1975, di Lucio Fulci. Con: Fabio Testi, Lynne Frederick, Michael J. Pollard, Harry Baird, Tomas Milian, Bruno Corazzari, Adolfo Lastretti, Giorgio Trestini
I quattro dell'apocalisse fa parte di quel ristretto gruppo di film
che, ad anni '70 abbondantemente inoltrati, quando il western italiano
era ormai irrimediabilmente compromesso su tutti i fronti (quello
qualitativo innanzitutto), ha provato – e con successo, per chi scrive –
ha ridare linfa al genere proprio al suo crepuscolo, un po’ come a
dire: “almeno chiudiamo in bellezza”. Basti pensare a Keoma, California, ma anche, seppur in misura minore, a Mannaja.
In questo contesto, Fulci, al suo secondo western (il terzo, Sella
d’argento è considerato, per convenzione, uno degli ultimi “spaghetti”
prodotti), gira quello che di fatto è un originalissimo e nerissimo road movie
(ridotto per il grande schermo da alcuni racconti di Francis Brett
Harthe), caratterizzato da una narrazione singhiozzante, una fotografia
ricercata e a tratti luminosissima e soprattutto dalla crudelissima
cifra stilistica del regista, che se in Le colt cantarono la morte e fu … tempo di massacro era già presente in fase embrionale, qua esplode
in tutto il suo perfido splendore.
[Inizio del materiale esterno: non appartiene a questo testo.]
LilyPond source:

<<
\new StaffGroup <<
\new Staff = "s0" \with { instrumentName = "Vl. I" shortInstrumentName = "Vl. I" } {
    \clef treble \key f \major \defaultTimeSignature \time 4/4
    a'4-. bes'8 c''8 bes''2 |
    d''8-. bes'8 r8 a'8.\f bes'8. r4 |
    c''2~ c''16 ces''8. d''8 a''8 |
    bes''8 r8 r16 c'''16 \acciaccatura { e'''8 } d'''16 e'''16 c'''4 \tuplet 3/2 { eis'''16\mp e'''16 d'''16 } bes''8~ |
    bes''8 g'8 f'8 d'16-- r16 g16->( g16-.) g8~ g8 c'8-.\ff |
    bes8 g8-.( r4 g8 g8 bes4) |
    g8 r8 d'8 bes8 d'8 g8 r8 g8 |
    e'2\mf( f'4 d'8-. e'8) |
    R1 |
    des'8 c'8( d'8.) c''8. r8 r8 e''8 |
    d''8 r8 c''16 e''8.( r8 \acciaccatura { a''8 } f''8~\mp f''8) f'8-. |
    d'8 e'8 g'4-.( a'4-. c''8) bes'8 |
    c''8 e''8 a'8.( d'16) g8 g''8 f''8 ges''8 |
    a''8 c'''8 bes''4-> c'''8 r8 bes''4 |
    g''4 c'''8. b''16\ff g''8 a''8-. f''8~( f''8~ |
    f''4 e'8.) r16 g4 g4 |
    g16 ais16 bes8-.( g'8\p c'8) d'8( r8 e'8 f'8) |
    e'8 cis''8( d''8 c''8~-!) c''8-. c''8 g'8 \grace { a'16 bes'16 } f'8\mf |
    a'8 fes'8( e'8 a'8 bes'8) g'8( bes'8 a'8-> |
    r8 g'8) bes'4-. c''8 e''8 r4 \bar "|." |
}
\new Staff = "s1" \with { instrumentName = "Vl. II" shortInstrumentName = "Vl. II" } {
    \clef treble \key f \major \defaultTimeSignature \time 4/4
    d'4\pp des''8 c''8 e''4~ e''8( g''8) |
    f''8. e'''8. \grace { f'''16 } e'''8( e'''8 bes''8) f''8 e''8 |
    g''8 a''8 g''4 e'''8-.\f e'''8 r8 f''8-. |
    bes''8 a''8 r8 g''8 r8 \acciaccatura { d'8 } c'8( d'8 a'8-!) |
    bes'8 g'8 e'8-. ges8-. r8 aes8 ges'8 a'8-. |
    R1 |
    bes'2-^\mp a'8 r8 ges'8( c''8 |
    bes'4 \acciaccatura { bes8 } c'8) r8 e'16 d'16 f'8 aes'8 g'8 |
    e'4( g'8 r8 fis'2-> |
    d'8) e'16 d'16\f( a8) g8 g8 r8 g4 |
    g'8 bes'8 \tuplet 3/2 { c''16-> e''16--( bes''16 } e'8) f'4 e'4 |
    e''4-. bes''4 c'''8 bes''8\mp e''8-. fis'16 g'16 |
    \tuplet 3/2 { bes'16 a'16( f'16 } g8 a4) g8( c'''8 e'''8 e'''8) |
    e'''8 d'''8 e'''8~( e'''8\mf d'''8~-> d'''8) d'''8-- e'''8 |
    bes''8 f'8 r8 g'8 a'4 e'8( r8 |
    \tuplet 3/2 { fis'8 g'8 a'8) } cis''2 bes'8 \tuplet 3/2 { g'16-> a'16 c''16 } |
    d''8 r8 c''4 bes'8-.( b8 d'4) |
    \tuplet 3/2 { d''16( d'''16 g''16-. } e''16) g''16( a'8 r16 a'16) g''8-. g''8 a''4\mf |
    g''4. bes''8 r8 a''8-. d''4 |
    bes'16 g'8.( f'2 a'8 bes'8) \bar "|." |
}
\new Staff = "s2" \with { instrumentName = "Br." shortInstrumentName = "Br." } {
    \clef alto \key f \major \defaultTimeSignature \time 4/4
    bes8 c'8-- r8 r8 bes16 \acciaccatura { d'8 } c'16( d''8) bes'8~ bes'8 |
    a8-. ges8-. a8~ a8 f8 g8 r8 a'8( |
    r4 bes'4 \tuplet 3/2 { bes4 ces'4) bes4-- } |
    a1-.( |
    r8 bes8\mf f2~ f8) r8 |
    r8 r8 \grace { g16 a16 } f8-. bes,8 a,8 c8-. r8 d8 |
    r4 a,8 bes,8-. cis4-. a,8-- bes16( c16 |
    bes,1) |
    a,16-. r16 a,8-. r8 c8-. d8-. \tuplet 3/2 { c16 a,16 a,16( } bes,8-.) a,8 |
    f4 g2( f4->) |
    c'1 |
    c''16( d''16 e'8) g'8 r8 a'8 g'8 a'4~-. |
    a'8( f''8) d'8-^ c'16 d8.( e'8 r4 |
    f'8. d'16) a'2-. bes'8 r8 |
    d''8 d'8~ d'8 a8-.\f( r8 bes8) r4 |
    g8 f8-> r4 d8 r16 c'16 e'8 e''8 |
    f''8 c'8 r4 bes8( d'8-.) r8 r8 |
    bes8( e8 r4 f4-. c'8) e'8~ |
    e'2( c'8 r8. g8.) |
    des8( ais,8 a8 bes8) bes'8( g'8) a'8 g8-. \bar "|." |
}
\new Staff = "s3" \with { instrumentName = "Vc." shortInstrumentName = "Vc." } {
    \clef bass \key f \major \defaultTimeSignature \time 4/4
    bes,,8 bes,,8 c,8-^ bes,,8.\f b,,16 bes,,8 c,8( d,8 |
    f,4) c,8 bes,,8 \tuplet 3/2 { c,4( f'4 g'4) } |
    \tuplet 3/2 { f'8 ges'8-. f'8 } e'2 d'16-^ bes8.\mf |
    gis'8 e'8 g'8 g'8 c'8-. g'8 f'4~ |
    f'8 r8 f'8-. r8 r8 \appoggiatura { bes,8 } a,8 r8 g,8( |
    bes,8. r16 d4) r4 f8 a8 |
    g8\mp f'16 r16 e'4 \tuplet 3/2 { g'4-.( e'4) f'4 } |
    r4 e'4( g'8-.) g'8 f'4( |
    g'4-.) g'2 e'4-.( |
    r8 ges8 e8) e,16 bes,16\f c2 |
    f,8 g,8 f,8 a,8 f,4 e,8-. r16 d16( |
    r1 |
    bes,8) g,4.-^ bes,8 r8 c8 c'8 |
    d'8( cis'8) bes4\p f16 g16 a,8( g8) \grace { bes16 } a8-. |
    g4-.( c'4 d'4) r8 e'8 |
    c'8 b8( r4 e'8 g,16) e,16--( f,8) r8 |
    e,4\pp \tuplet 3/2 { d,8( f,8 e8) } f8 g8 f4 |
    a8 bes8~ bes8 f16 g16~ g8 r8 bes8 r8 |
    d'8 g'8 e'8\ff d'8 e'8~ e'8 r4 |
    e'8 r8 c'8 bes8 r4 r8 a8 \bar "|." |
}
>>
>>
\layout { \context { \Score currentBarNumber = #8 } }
E, per chi come me non ama gli zombies e l’horror in generale, in quello che rappresenta il suo più alto picco qualitativo.
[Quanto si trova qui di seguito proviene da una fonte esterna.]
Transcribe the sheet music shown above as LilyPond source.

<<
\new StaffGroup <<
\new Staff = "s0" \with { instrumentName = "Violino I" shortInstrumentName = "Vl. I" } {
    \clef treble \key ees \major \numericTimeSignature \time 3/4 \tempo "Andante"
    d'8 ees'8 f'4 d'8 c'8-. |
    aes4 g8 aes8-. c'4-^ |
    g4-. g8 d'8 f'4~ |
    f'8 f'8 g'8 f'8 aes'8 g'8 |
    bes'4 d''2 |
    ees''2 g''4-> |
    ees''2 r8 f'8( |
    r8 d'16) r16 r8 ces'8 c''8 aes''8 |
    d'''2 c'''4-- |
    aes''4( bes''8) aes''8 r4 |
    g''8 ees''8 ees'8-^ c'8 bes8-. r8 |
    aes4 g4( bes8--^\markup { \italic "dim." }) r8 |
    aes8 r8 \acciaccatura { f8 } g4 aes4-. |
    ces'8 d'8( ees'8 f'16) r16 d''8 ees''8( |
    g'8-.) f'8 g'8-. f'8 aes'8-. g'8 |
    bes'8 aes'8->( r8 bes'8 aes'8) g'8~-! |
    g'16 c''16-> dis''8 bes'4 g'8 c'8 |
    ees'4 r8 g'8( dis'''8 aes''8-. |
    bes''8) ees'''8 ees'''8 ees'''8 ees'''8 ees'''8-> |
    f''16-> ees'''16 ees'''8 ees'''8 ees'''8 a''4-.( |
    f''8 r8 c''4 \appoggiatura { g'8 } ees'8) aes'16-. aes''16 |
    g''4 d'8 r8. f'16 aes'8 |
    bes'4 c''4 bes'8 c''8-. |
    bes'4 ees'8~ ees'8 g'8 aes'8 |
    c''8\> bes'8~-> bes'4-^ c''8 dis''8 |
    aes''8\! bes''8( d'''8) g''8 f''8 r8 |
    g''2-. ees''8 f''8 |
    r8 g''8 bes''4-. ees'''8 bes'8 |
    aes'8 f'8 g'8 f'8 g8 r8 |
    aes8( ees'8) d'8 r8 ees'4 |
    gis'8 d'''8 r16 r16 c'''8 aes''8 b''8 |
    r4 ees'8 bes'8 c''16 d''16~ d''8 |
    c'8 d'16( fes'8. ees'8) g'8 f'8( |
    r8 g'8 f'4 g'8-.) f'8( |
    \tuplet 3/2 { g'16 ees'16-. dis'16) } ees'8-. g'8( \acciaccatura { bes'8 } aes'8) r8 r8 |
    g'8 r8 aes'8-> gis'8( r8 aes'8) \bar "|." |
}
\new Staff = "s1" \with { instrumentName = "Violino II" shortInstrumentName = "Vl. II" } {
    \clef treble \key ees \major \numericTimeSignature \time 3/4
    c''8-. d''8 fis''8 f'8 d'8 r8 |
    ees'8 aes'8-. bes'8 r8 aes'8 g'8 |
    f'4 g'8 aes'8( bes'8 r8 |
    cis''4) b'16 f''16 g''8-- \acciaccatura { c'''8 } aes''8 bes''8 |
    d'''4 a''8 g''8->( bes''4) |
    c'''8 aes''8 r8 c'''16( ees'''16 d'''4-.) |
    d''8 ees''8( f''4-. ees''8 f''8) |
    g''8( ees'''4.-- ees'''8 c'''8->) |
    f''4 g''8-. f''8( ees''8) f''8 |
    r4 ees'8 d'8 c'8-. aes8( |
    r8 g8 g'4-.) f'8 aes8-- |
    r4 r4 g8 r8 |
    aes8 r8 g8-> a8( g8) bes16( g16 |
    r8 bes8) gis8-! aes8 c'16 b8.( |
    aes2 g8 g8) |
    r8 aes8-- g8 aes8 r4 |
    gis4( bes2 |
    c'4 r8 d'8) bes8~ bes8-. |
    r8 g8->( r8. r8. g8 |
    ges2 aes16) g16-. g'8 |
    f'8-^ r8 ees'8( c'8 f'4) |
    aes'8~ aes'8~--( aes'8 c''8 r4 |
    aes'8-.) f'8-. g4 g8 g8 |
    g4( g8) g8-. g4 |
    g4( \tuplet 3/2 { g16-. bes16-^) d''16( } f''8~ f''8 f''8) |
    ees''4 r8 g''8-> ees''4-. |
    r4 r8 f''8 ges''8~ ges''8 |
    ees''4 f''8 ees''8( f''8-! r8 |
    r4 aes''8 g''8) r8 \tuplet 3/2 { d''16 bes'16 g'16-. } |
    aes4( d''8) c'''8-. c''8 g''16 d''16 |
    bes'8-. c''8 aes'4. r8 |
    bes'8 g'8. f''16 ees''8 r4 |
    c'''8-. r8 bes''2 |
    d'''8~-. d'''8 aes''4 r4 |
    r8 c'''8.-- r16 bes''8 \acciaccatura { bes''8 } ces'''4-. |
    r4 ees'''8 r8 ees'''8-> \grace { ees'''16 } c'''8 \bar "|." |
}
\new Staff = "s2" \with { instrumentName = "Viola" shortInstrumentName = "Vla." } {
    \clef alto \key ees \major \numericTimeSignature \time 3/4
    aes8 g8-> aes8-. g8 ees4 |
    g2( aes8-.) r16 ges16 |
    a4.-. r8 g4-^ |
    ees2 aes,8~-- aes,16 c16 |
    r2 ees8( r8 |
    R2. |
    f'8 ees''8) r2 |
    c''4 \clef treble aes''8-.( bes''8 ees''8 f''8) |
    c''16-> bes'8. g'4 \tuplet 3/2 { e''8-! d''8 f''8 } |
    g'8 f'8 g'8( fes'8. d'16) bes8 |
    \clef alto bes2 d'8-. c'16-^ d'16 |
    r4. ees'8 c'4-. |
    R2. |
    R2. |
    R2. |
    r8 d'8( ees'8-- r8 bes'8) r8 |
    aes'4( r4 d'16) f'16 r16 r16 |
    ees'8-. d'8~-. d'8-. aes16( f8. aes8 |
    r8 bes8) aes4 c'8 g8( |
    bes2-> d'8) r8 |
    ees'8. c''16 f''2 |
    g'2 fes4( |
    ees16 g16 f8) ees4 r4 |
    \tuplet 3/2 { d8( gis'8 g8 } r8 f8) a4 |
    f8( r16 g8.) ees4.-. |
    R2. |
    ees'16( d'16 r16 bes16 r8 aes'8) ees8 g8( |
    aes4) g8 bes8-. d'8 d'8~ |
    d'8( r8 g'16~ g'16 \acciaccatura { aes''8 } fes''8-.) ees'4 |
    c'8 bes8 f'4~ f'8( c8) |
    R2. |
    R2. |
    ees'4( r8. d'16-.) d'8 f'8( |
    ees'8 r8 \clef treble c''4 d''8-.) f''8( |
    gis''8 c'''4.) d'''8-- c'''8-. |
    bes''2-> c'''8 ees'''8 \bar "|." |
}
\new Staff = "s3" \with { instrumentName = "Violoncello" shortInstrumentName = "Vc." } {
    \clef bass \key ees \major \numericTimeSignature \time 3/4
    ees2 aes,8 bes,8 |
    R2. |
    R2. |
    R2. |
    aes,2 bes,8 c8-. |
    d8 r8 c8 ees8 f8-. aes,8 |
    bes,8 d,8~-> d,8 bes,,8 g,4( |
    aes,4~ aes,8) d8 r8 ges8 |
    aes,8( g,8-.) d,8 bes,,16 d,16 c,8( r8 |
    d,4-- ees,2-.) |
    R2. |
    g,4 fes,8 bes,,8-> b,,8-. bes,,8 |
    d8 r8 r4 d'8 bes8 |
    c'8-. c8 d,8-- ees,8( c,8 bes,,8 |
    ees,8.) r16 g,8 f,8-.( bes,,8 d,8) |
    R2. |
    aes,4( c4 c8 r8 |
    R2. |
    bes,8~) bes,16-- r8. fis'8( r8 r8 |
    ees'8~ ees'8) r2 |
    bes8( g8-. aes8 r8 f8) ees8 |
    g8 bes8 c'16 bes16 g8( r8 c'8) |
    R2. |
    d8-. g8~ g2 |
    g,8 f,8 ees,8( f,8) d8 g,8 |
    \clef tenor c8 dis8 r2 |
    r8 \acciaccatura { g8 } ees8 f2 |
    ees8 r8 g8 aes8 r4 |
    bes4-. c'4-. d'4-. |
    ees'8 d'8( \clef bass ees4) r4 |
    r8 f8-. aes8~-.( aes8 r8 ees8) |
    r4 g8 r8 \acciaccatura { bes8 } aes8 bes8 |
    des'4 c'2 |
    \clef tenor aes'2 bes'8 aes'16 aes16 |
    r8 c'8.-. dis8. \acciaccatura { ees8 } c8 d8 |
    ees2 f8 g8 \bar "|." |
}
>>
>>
I personaggi a cui fa riferimento il titolo, un gruppo disomogeneo di disperati - un gambler un po’ dandy (Fabio Testi), una prostituta incinta (Lynne Frederick, la bellissima ultima moglie di Peter Sellers), un nero toccato che parla con i morti (Harry Baird) e un
alcolizzato (Michael J. Pollard) - sono ottimamente caratterizzati e decisamente ben
interpretati, ma una menzione a parte ed un’attenzione particolare vanno
concesse al Chaco di Tomas Milian (eccezionale, in una delle sue
migliori performance, che dice di essersi ispirato a Charles Manson
per interpretare questo ruolo), un villain assolutamente
fuori dagli schemi e decisamente in linea con la poetica della crudeltà
di Fulci, la cui malvagità non è il veicolo per raggiungere un obiettivo
di qualsivoglia tipo (nel western, usualmente, un vantaggio economico),
ma è il fine, la sostanza stessa del suo essere: decisamente il più
sadico, pazzo, bastardo, figlio di puttana che abbia mai calcato le
scene di un western italiano, e forse non solo.
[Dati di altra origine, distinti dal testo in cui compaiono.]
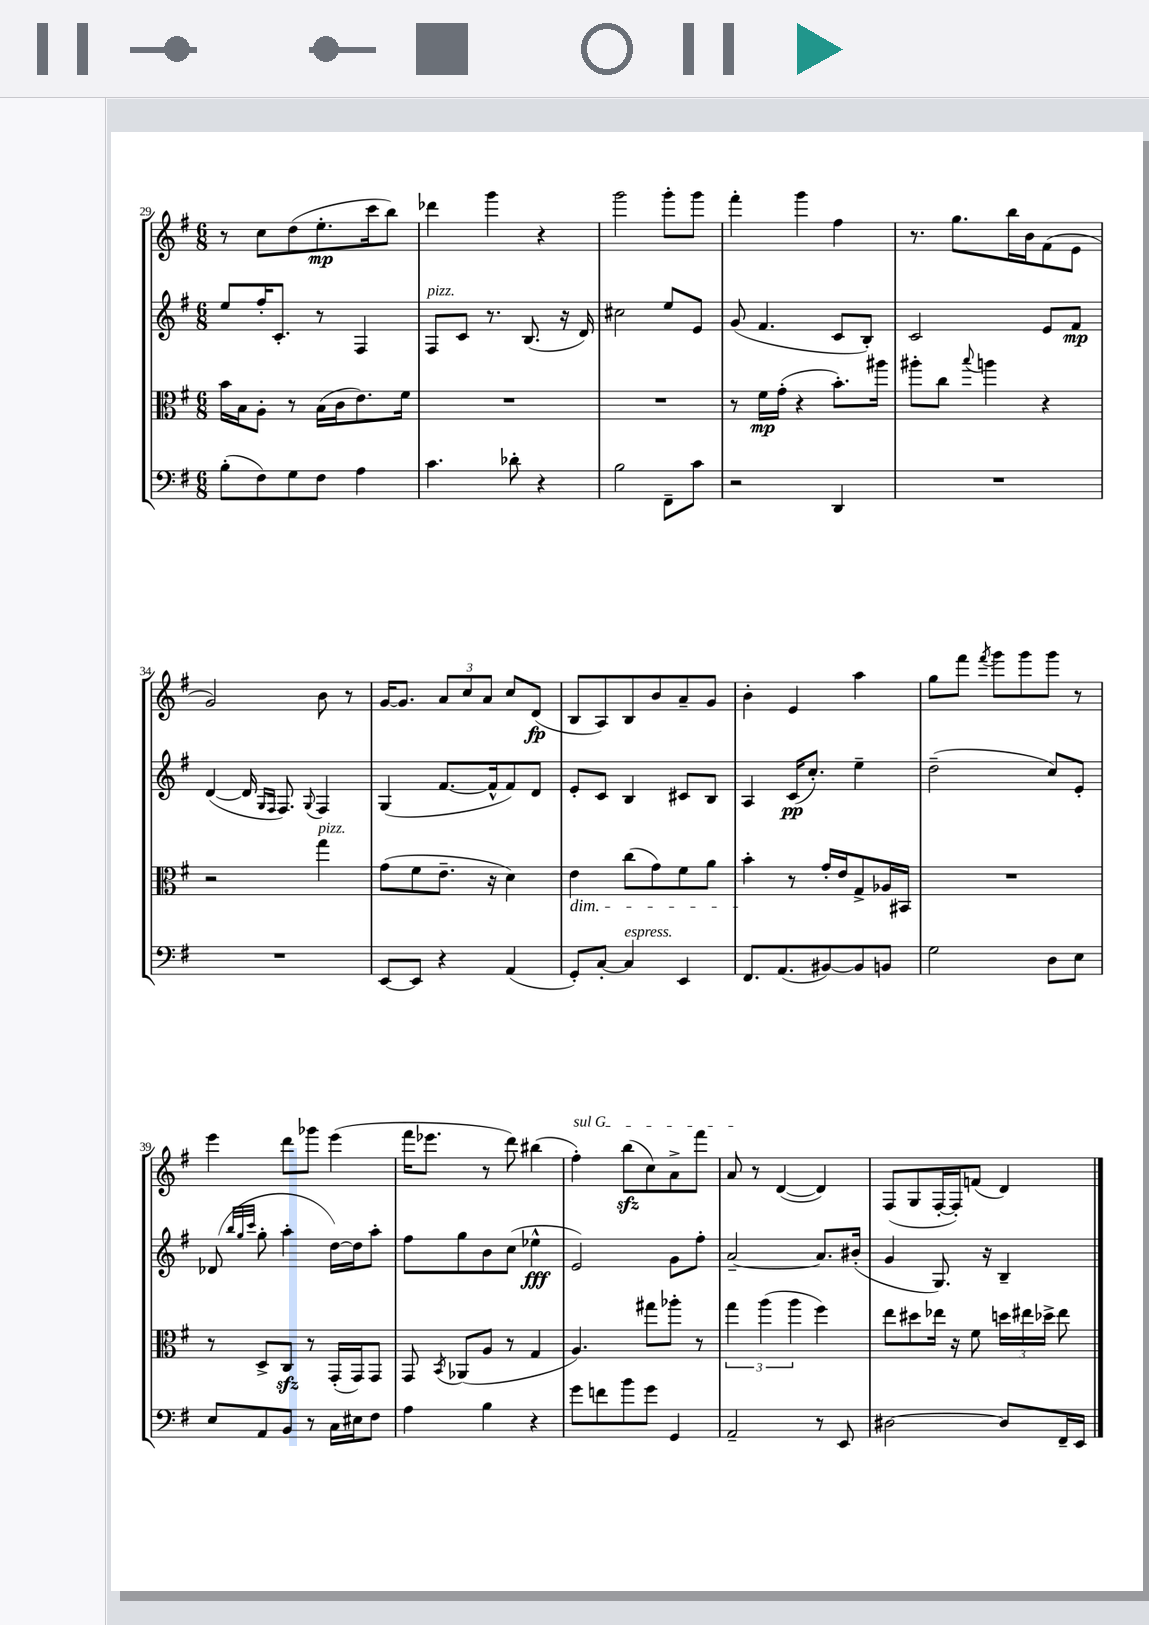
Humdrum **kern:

È infine opportuno spendere due parole per la colonna sonora, che si
discosta in maniera radicale da quelle più tipiche dei classici western
(sia americani che europei) e si appropria per contro di sonorità di
chiara matrice country-rock e west coast, conferendo all’opera un tono molto yankee e molto "anni '70", anche per i brani cantati (e già questa, da sola, sarebbe una peculiarità) in inglese.